Directive a
Read the abstract on recycled aggregate concrete and decide whether each statement agrees with it. Answer yes or no for each, quoting the deciding words of the abstract. (i) The share of natural aggregates replaced by recycled concrete aggregates ranged from 20% to 100%. (ii) Three types of recycled concrete aggregates were used. (iii) Freeze-thaw resistance was among the properties studied.

Extracted text

%%

Some durability properties are analyzed in concretes made with a novel method for recycled aggregates concrete (RAC) proportioning, in order to validate it under the Spanish context. Two types of concrete mixes were elaborated; one following the guidelines of the named method, and other based on an adaptation of the method to Bolomey methodology. Two types of recycled concrete aggregates (RCA) were used. RCA replacement for natural aggregates (NA) ranged from 20% to 100%. The 20% was chosen in order to comply with Spanish recommendations. Water penetration under pressure, water absorption and chlorides attack were the studied properties. It is verified that the new method and the developed adaptation results in concrete mixes of better or similar properties to those of the natural aggregates concrete (NAC) and the conventional RAC, saving important amounts of cement.



Durabilidad de hormigones con áridos reciclados diseñados con el método de Volumen de Mortero Equivalente (EMV): Validación bajo el contexto Español y adaptación a la metodología de Bolomey. Algunas propiedades de durabilidad son analizadas en hormigones elaborados con el nuevo método para la dosificación de hormigones con árido reciclado (HAR) para validarlo bajo el contexto español. Se elaboraron dos tipos de hormigones; uno siguiendo las directrices del nuevo método y otro basado en una adaptación del anterior a la metodología Bolomey. Se utilizaron dos tipos de árido reciclado (ARH). Los reemplazos de áridos variaron entre 20% y 100%. El 20% ha sido elegido para cumplir con recomendaciones españolas sobre HAR. Las propiedades estudiadas fueron: penetración de agua bajo presión, absorción de agua y susceptibilidad al ataque de cloruros. Se verifica que el nuevo método y la adaptación desarrollada resultan en hormigones con mejores o similares características que las de un hormigón con áridos naturales (HAN) y las de HAR convencional, ahorrando, además, importantes cantidades de cemento.


Received 8 February 2013; Accepted 10 July 2013; Available on line 2 October 2013

Citation / Citar como: Jiménez, C.; Barra, M.; Valls, S.; Aponte, D.; Vázquez, E. (2014). Durability of recycled aggregate concrete designed with the Equivalent Mortar Volume (EMV) method: Validation under the Spanish context and its adaptation to Bolomey methodology. Mater. Construcc. 64 [313], e006 http://dx.doi.org/10.3989/mc.2014.00913

KEYWORDS: Portland Cement; Durability; Sustainability; Recycled Aggregates; Recycled Concrete

PALABRAS CLAVE: Cemento Portland; Durabilidad; Sostenibilidad; Áridos Reciclados; Hormigón Reciclado

Copyright: © 2014 CSIC. This is an open-access article distributed under the terms of the Creative Commons Attribution-Non Commercial (by-nc) Spain 3.0 License.

%%

Directive b
In the rows, from the first line through the line that contains "3: (297, 461)", inclusive, substitute "point_id" for "point_idx". Write out those lines again with everything else left unchanged.

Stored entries

%%

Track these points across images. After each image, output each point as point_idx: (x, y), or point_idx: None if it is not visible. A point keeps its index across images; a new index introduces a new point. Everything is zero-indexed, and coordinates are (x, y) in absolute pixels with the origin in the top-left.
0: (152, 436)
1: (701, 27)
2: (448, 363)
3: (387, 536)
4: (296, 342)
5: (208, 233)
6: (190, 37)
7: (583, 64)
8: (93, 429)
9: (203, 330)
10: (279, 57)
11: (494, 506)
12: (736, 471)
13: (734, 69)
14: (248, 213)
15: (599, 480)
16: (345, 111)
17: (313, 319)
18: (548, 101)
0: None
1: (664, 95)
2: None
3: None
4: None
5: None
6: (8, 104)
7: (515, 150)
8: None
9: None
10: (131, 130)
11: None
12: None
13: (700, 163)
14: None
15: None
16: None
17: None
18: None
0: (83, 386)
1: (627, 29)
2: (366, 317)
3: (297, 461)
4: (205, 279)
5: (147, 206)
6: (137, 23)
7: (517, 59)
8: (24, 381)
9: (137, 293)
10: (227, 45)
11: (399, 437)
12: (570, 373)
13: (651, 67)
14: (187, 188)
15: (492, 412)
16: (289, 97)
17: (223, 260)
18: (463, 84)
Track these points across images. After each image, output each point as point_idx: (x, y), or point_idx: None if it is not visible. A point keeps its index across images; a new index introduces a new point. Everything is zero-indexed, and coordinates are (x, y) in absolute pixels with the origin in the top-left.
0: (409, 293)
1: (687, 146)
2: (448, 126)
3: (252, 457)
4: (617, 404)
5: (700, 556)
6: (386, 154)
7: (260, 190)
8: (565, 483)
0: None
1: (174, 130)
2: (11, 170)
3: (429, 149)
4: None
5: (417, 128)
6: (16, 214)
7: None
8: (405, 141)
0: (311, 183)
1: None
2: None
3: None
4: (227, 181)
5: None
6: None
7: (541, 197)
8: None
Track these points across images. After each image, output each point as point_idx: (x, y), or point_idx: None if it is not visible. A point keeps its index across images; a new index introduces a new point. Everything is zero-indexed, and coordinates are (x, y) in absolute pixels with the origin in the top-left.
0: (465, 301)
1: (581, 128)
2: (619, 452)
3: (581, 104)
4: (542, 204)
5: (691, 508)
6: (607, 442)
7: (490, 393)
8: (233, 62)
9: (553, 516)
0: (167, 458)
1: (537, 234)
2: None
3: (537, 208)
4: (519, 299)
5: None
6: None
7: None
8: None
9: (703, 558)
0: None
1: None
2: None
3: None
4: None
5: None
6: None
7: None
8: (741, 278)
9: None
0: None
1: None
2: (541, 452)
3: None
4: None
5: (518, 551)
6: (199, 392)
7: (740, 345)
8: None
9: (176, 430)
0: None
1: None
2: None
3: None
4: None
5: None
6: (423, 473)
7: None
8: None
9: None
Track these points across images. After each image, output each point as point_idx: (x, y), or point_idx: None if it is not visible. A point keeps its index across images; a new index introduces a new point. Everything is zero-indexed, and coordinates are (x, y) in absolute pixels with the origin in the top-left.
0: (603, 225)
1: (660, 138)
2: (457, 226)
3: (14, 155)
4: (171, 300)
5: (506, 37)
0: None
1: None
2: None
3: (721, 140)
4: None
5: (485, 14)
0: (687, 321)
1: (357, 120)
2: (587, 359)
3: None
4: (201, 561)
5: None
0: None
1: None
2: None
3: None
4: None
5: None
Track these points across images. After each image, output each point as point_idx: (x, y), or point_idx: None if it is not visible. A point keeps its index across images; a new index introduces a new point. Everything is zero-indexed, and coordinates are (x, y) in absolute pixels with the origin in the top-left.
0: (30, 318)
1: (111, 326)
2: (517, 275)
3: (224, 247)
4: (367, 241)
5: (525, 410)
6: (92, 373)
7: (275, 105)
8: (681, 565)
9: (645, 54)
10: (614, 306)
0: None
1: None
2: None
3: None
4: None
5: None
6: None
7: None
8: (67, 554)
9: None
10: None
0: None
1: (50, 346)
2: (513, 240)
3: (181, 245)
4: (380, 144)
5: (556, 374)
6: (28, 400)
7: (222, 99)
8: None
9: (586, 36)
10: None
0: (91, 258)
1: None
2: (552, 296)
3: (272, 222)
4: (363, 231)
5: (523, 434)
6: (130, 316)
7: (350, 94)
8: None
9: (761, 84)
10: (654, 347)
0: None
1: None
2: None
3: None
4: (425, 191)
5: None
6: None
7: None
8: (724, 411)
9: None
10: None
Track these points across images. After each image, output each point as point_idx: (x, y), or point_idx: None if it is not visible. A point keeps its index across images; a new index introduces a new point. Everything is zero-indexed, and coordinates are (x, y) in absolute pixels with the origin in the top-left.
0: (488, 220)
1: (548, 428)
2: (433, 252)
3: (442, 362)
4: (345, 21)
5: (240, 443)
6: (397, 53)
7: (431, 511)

%%

Task answer a
(i) Yes: "RCA replacement for natural aggregates (NA) ranged from 20% to 100%."
(ii) No: "Two types of recycled concrete aggregates (RCA) were used."
(iii) No: "Water penetration under pressure, water absorption and chlorides attack were the studied properties."

Task answer b
Track these points across images. After each image, output each point as point_id: (x, y), or point_id: None if it is not visible. A point keeps its index across images; a new index introduces a new point. Everything is zero-indexed, and coordinates are (x, y) in absolute pixels with the origin in the top-left.
0: (152, 436)
1: (701, 27)
2: (448, 363)
3: (387, 536)
4: (296, 342)
5: (208, 233)
6: (190, 37)
7: (583, 64)
8: (93, 429)
9: (203, 330)
10: (279, 57)
11: (494, 506)
12: (736, 471)
13: (734, 69)
14: (248, 213)
15: (599, 480)
16: (345, 111)
17: (313, 319)
18: (548, 101)
0: None
1: (664, 95)
2: None
3: None
4: None
5: None
6: (8, 104)
7: (515, 150)
8: None
9: None
10: (131, 130)
11: None
12: None
13: (700, 163)
14: None
15: None
16: None
17: None
18: None
0: (83, 386)
1: (627, 29)
2: (366, 317)
3: (297, 461)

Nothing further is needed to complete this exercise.